__Travail à faire__.
A – Relevez tous les noms de personnes cités dans la chronique.
B – Réécrivez le passage de la chronique qui commence par « Label / Distribution » et se termine par « de deux disques. », en changeant « big band » en « grand orchestre ».

++++ Texte fourni ++++

Chronique

Ping Machine

Ubik

Label / Distribution : Neuklang / Harmonia Mundi

Ping Machine disposait de deux heures de musique écrite entre 2013 et 2015. Or, pour Fred Maurin, leader de ce big band, « un disque est l’image d’un groupe à un instant T ». Il était donc indispensable de publier au même moment l’ensemble de cette musique, qui a par ailleurs fait l’objet d’une commande du Ministère de la Culture. Un double album fut d’abord envisagé. Mais le format est économiquement peu viable et le choix s’est donc porté sur la publication simultanée de deux disques.

Sans ces informations, on croirait (l’auteur de ces lignes inclus) deux projets différents dont un, Easy Listening, qui est effectivement plus facile d’accès. Peut-être parce que Ubik sort en grande partie des canons de l’écriture musicale ? Fred Maurin est, à cet égard, on ne peut plus explicite : « avec des techniques qui permettent de sortir du tempérament égal à douze tons, on peut entrevoir l’infini qui existe entre les éléments de cette grille [les couleurs associées à l’écriture tonale] et faire apparaître des couleurs totalement inhabituelles ».

Le projet révèle une vivacité intellectuelle assez géniale sans que nos oreilles souffrent de cette étrangeté. D’abord parce que l’usage des techniques spectrales n’est pas nouveau et, de Gérard Grisey à Tristan Murail, nombreux compositeurs les ont adoptées. Ensuite parce que l’harmonie n’est pas réservée au tempérament en douze tons. D’ailleurs, si on s’émerveille devant le chant des oiseaux, on conviendra qu’il n’est traduisible dans les douze tonalités qu’au prix de son appauvrissement. C’est pour éviter ce carcan que Fred Maurin a composé cette œuvre en s’affranchissant des codes d’écriture qui constituent la norme depuis le XIXe siècle. Mais au bout de ce cheminement intellectuel, le résultat n’est pas l’illustration inesthétique d’un esprit qui serait accaparé par la question de la technique d’écriture. Bref, disons-le clairement : c’est beau.

++++ Entrées fournies ++++

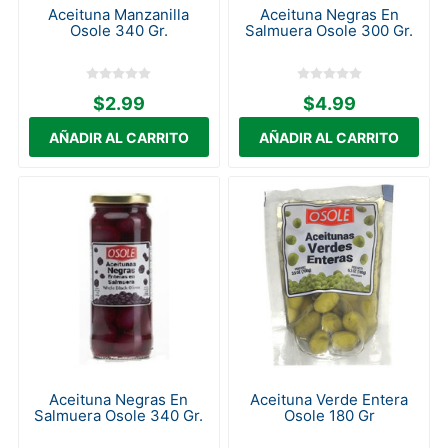
Aceituna Manzanilla
Aceituna Negras En
Osole 340 Gr.
Salmuera Osole 300 Gr.
$2.99
$4.99
Aceituna Negras En
Aceituna Verde Entera
Salmuera Osole 340 Gr.
Osole 180 Gr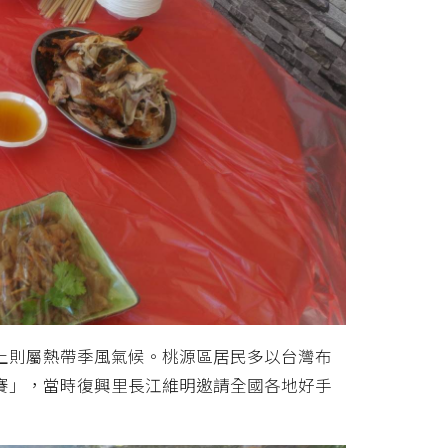
上則屬熱帶季風氣候。桃源區居民多以台灣布
戰賽」，當時復興里長江維明邀請全國各地好手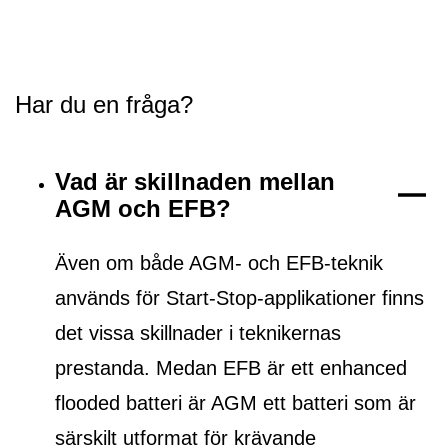
Har du en fråga?
Vad är skillnaden mellan
AGM och EFB?
Även om både AGM- och EFB-teknik
används för Start-Stop-applikationer finns
det vissa skillnader i teknikernas
prestanda. Medan EFB är ett
enhanced
flooded batteri
är AGM ett batteri som är
särskilt utformat för krävande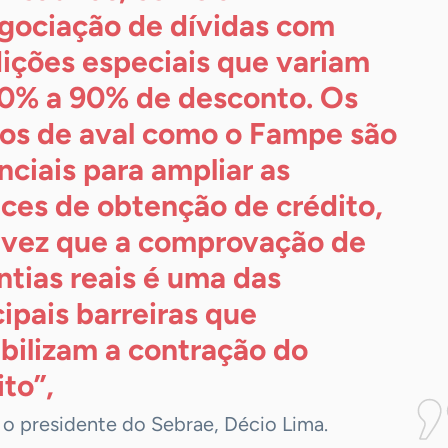
gociação de dívidas com
ições especiais que variam
0% a 90% de desconto. Os
os de aval como o Fampe são
nciais para ampliar as
ces de obtenção de crédito,
vez que a comprovação de
ntias reais é uma das
cipais barreiras que
abilizam a contração do
ito”,
 o presidente do Sebrae, Décio Lima.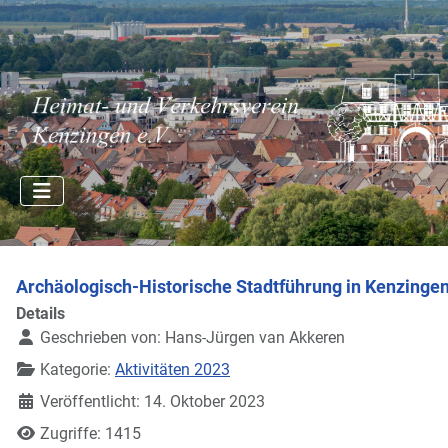
Archäologisch-Historische Stadtführung in Kenzinge
Details
Geschrieben von:
Hans-Jürgen van Akkeren
Kategorie:
Aktivitäten 2023
Veröffentlicht: 14. Oktober 2023
Zugriffe: 1415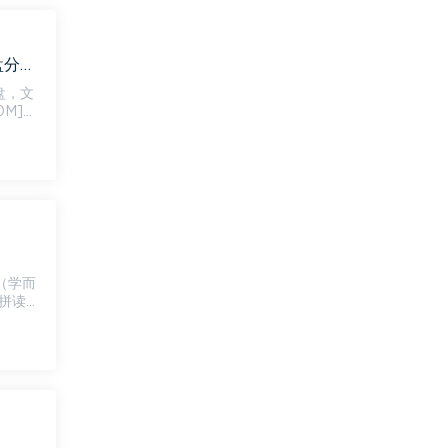
新东方乐学东方2022春季小学英语专项班（玩转自然拼读）（完结）百度网盘分享，百度网盘(4.48G)
盘，文
然拼读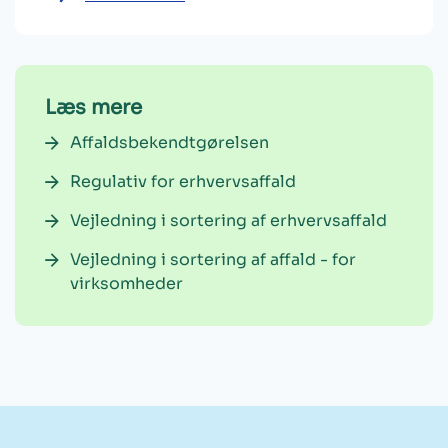
Læs mere
Affaldsbekendtgørelsen
Regulativ for erhvervsaffald
Vejledning i sortering af erhvervsaffald
Vejledning i sortering af affald - for
virksomheder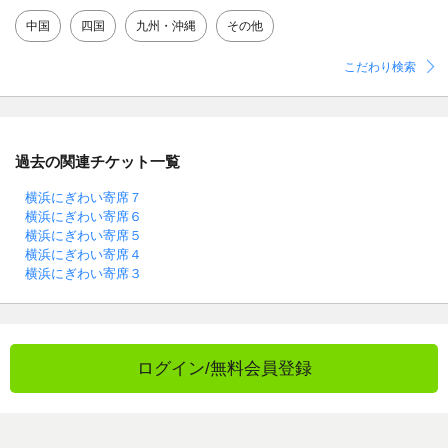
中国
四国
九州・沖縄
その他
こだわり検索
過去の関連チケット一覧
横浜にぎわい寄席７
横浜にぎわい寄席６
横浜にぎわい寄席５
横浜にぎわい寄席４
横浜にぎわい寄席３
ログイン/無料会員登録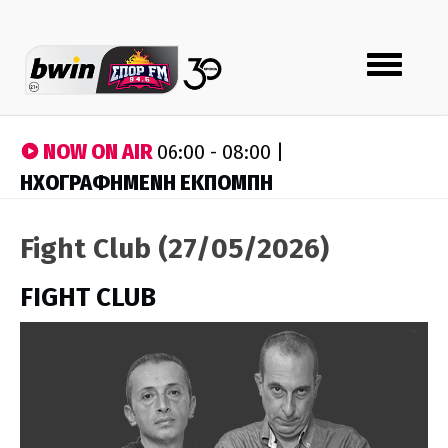
Toggle
navigation
NOW ON AIR
06:00 - 08:00 |
ΗΧΟΓΡΑΦΗΜΕΝΗ ΕΚΠΟΜΠΗ
Fight Club (27/05/2026)
FIGHT CLUB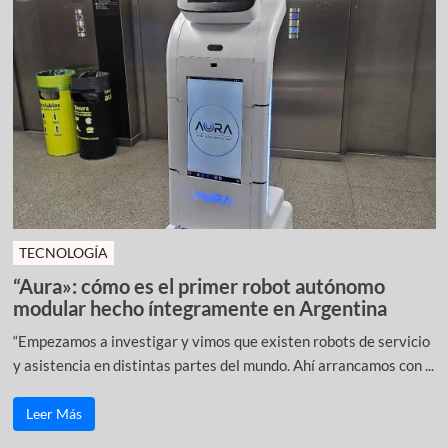
TECNOLOGÍA
“Aura»: cómo es el primer robot autónomo
modular hecho íntegramente en Argentina
“Empezamos a investigar y vimos que existen robots de servicio
y asistencia en distintas partes del mundo. Ahí arrancamos con ...
Leer Más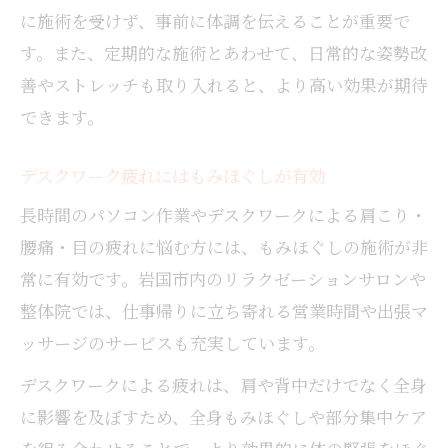
に施術を受けず、事前に体調を伝えることが重要で
す。また、定期的な施術とあわせて、日常的な姿勢改
善やストレッチも取り入れると、より高い効果が期待
できます。
デスクワーク疲れにはもみほぐしが有効
長時間のパソコン作業やデスクワークによる肩こり・
腰痛・目の疲れに悩む方には、もみほぐしの施術が非
常に有効です。岩国市内のリラクゼーションサロンや
整体院では、仕事帰りに立ち寄れる営業時間や出張マ
ッサージのサービスも充実しています。
デスクワークによる疲れは、肩や背中だけでなく全身
に影響を及ぼすため、全身もみほぐしや部分集中ケア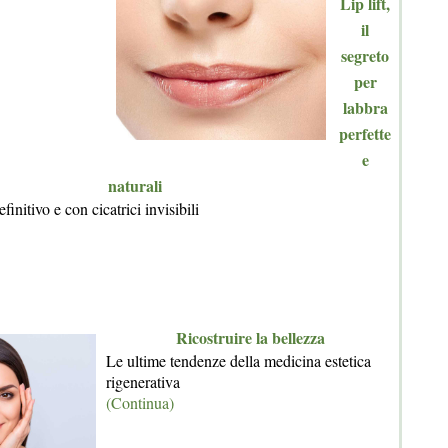
Lip lift,
il
segreto
per
labbra
perfette
e
naturali
finitivo e con cicatrici invisibili
Ricostruire la bellezza
Le ultime tendenze della medicina estetica
rigenerativa
(Continua)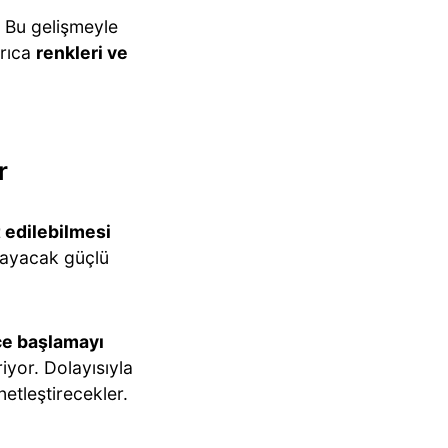
. Bu gelişmeyle
yrıca
renkleri ve
r
t edilebilmesi
amayacak güçlü
ece başlamayı
iyor. Dolayısıyla
netleştirecekler.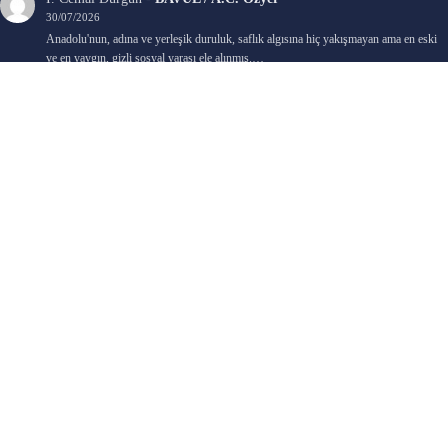
30/07/2026
Anadolu'nun, adına ve yerleşik duruluk, saflık algısına hiç yakışmayan ama en eski
ve en yaygın, gizli sosyal yarası ele alınmış.…
Bengi Birgi
-
AYIN KARANLIK YÜZÜ / Nimet Şengül
22/07/2026
Kaleminize sağlık
Ali Emir Gürbüz
-
KADER EŞİTLİĞİ / Selçuk Karadağ
18/07/2026
Çok güzel. Elinize sağlık. İyi halim halsiz.
Emine HACI
-
ŞAHISSIZ EVCİLİK OYUNLARI / Sevim Alkan
05/07/2026
Kaleminize ve emeklerinize sağlık, keyifle okudum. Elimizi tutacak sevdiklerimizin
olması temennisiyle, yazıların devamını bekliyoruz heyecanla...
Ali E. Gürbüz
-
BELKİ BİR GÜN / Şebnem Gürler Oakman
23/06/2026
Tek kelime ile harika. 2 defa okudum yine :)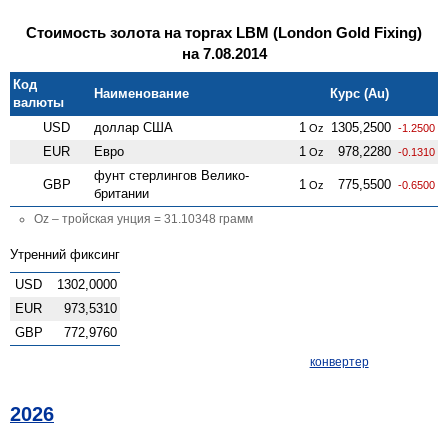
Стоимость золота на торгах LBM (London Gold Fixing)
на 7.08.2014
Код
Наименование
Курс (Au)
валюты
USD
доллар США
1
1305,2500
Oz
-1.2500
EUR
Евро
1
978,2280
Oz
-0.1310
фунт стерлингов Велико­
GBP
1
775,5500
Oz
-0.6500
британии
Oz – тройская унция = 31.10348 грамм
Утренний фиксинг
USD
1302,0000
EUR
973,5310
GBP
772,9760
конвертер
2026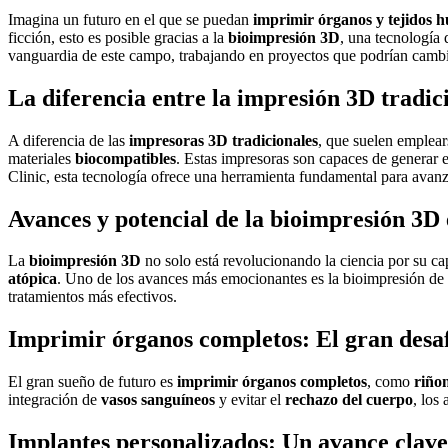
Imagina un futuro en el que se puedan
imprimir órganos y tejidos 
ficción, esto es posible gracias a la
bioimpresión 3D
, una tecnología
vanguardia de este campo, trabajando en proyectos que podrían cambi
La diferencia entre la impresión 3D tradic
A diferencia de las
impresoras 3D tradicionales
, que suelen emplea
materiales
biocompatibles
. Estas impresoras son capaces de generar e
Clinic, esta tecnología ofrece una herramienta fundamental para avanz
Avances y potencial de la bioimpresión 3D
La
bioimpresión 3D
no solo está revolucionando la ciencia por su ca
atópica
. Uno de los avances más emocionantes es la bioimpresión de
tratamientos más efectivos.
Imprimir órganos completos: El gran desa
El gran sueño de futuro es
imprimir órganos completos
, como
riño
integración de
vasos sanguíneos
y evitar el
rechazo del cuerpo
, los
Implantes personalizados: Un avance clave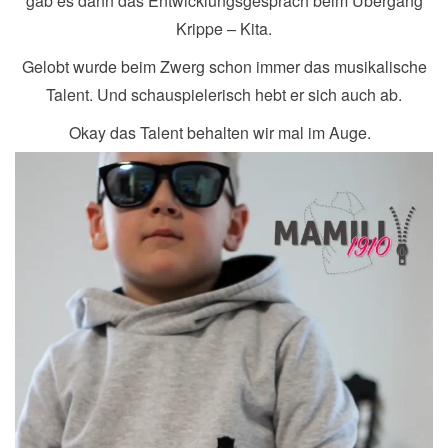
gab es dann das Entwicklungsgespräch beim Übergang
Krippe – Kita.
Gelobt wurde beim Zwerg schon immer das musikalische
Talent. Und schauspielerisch hebt er sich auch ab.
Okay das Talent behalten wir mal im Auge.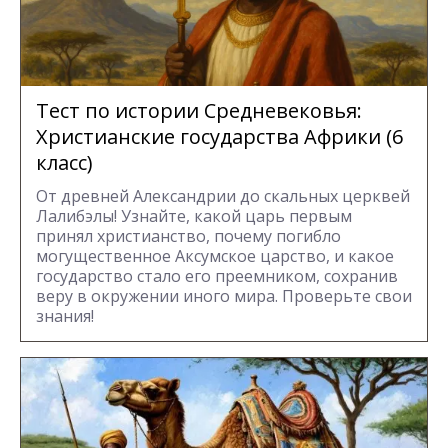
Тест по истории Средневековья:
Христианские государства Африки (6
класс)
От древней Александрии до скальных церквей
Лалибэлы! Узнайте, какой царь первым
принял христианство, почему погибло
могущественное Аксумское царство, и какое
государство стало его преемником, сохранив
веру в окружении иного мира. Проверьте свои
знания!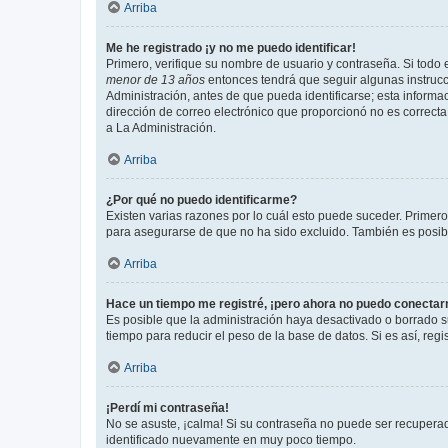
Arriba
Me he registrado ¡y no me puedo identificar!
Primero, verifique su nombre de usuario y contraseña. Si todo e
menor de 13 años
entonces tendrá que seguir algunas instrucc
Administración, antes de que pueda identificarse; esta informaci
dirección de correo electrónico que proporcionó no es correcta 
a La Administración.
Arriba
¿Por qué no puedo identificarme?
Existen varias razones por lo cuál esto puede suceder. Primer
para asegurarse de que no ha sido excluido. También es posible
Arriba
Hace un tiempo me registré, ¡pero ahora no puedo conecta
Es posible que la administración haya desactivado o borrado 
tiempo para reducir el peso de la base de datos. Si es así, regi
Arriba
¡Perdí mi contraseña!
No se asuste, ¡calma! Si su contraseña no puede ser recuperada
identificado nuevamente en muy poco tiempo.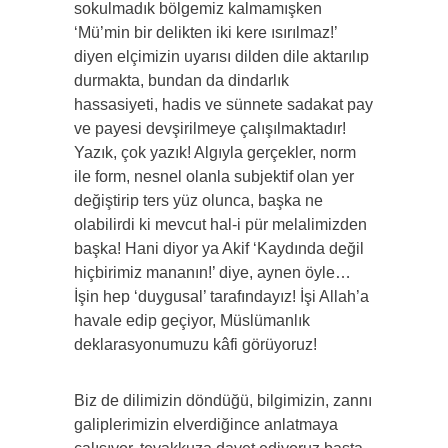
sokulmadık bölgemiz kalmamışken
‘Mü’min bir delikten iki kere ısırılmaz!’
diyen elçimizin uyarısı dilden dile aktarılıp
durmakta, bundan da dindarlık
hassasiyeti, hadis ve sünnete sadakat pay
ve payesi devşirilmeye çalışılmaktadır!
Yazık, çok yazık! Algıyla gerçekler, norm
ile form, nesnel olanla subjektif olan yer
değiştirip ters yüz olunca, başka ne
olabilirdi ki mevcut hal-i pür melalimizden
başka! Hani diyor ya Akif ‘Kaydında değil
hiçbirimiz mananın!’ diye, aynen öyle…
İşin hep ‘duygusal’ tarafındayız! İşi Allah’a
havale edip geçiyor, Müslümanlık
deklarasyonumuzu kâfi görüyoruz!
Biz de dilimizin döndüğü, bilgimizin, zannı
galiplerimizin elverdiğince anlatmaya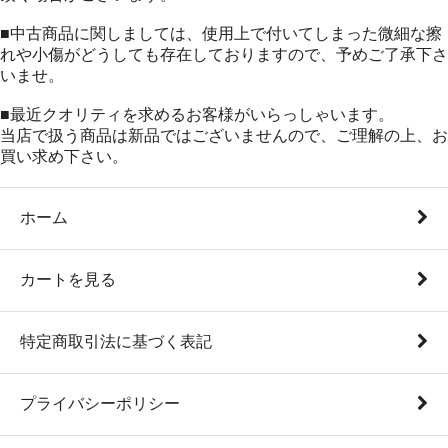
■中古商品に関しましては、使用上で付いてしまった微細な擦
れや小傷がどうしても存在しておりますので、予めご了承下さ
いませ。
■最近クオリティを求めるお客様がいらっしゃいます。
当店で扱う商品は新品ではございませんので、ご理解の上、お
買い求め下さい。
ホーム
カートを見る
特定商取引法に基づく表記
プライバシーポリシー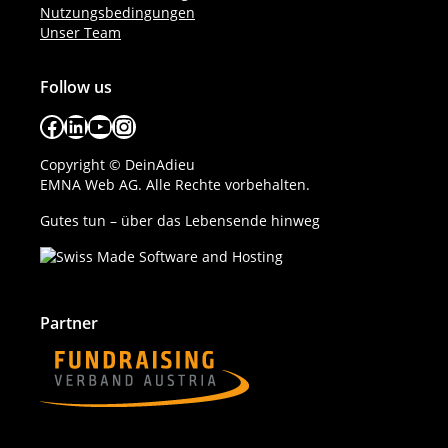
Nutzungsbedingungen
Unser Team
Follow us
Facebook
LinkedIn
YouTube
Instagram
Copyright © DeinAdieu
EMNA Web AG. Alle Rechte vorbehalten.
Gutes tun – über das Lebensende hinweg
Partner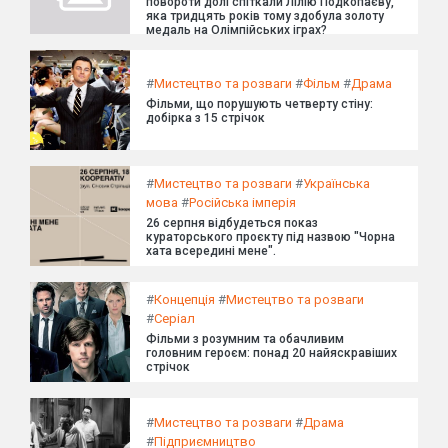
повороти долі спіткали Лілію Подкопаєву,
яка тридцять років тому здобула золоту
медаль на Олімпійських іграх?
#
Мистецтво та розваги
#
Фільм
#
Драма
Фільми, що порушують четверту стіну:
добірка з 15 стрічок
#
Мистецтво та розваги
#
Українська
мова
#
Російська імперія
26 серпня відбудеться показ
кураторського проєкту під назвою "Чорна
хата всередині мене".
#
Концепція
#
Мистецтво та розваги
#
Серіал
Фільми з розумним та обачливим
головним героєм: понад 20 найяскравіших
стрічок
#
Мистецтво та розваги
#
Драма
#
Підприємництво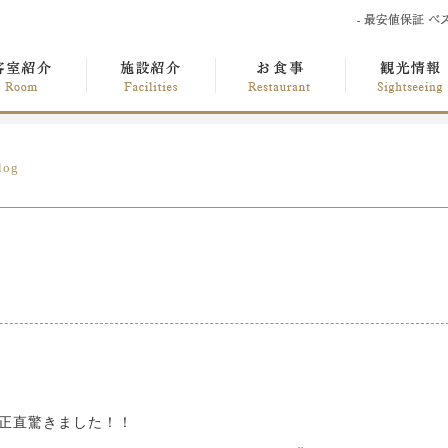
log
正直驚きました！！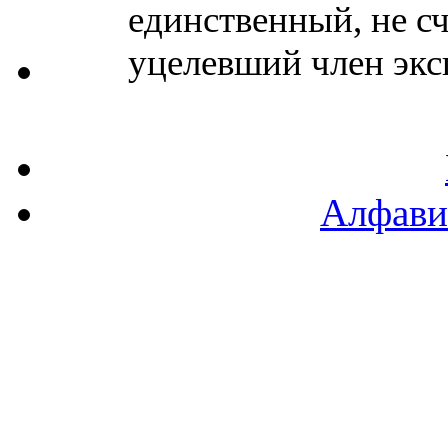
единственный, не с
уцелевший член эксп
Алфави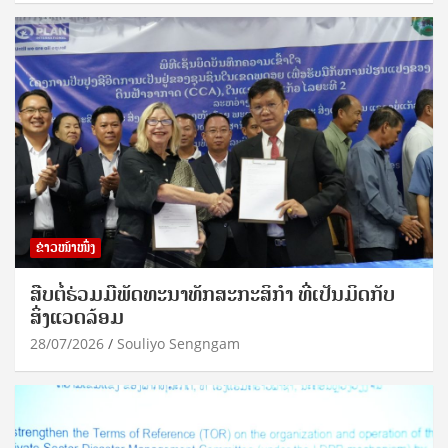
ຂ່າວໜ້າໜຶ່ງ
ສືບຕໍ່ຮ່ວມມືພັດທະນາທັກສະກະສິກຳ ທີ່ເປັນມິດກັບ
ສິ່ງແວດລ້ອມ
28/07/2026
Souliyo Sengngam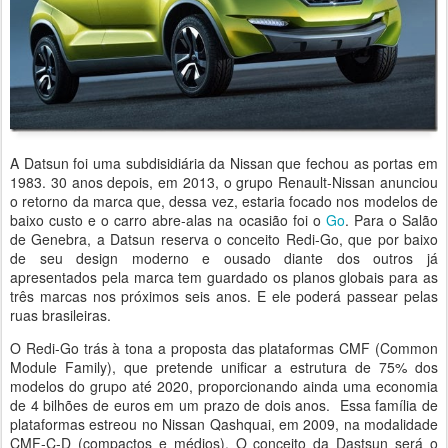
A Datsun foi uma subdisidiária da Nissan que fechou as portas em
1983. 30 anos depois, em 2013, o grupo Renault-Nissan anunciou
o retorno da marca que, dessa vez, estaria focado nos modelos de
baixo custo e o carro abre-alas na ocasião foi o
Go
. Para o Salão
de Genebra, a Datsun reserva o conceito Redi-Go, que por baixo
de seu design moderno e ousado diante dos outros já
apresentados pela marca tem guardado os planos globais para as
três marcas nos próximos seis anos. E ele poderá passear pelas
ruas brasileiras.
O Redi-Go trás à tona a proposta das plataformas CMF (Common
Module Family), que pretende unificar a estrutura de 75% dos
modelos do grupo até 2020, proporcionando ainda uma economia
de 4 bilhões de euros em um prazo de dois anos. Essa família de
plataformas estreou no Nissan Qashquai, em 2009, na modalidade
CMF-C-D (compactos e médios). O conceito da Dastsun será o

++++

__Réponses attendues__.
A – Les personnes nommées sont Fred Maurin, Gérard Grisey et Tristan Murail.

B –
Label / Distribution : Neuklang / Harmonia Mundi

Ping Machine disposait de deux heures de musique écrite entre 2013 et 2015. Or, pour Fred Maurin, leader de ce grand orchestre, « un disque est l’image d’un groupe à un instant T ». Il était donc indispensable de publier au même moment l’ensemble de cette musique, qui a par ailleurs fait l’objet d’une commande du Ministère de la Culture. Un double album fut d’abord envisagé. Mais le format est économiquement peu viable et le choix s’est donc porté sur la publication simultanée de deux disques.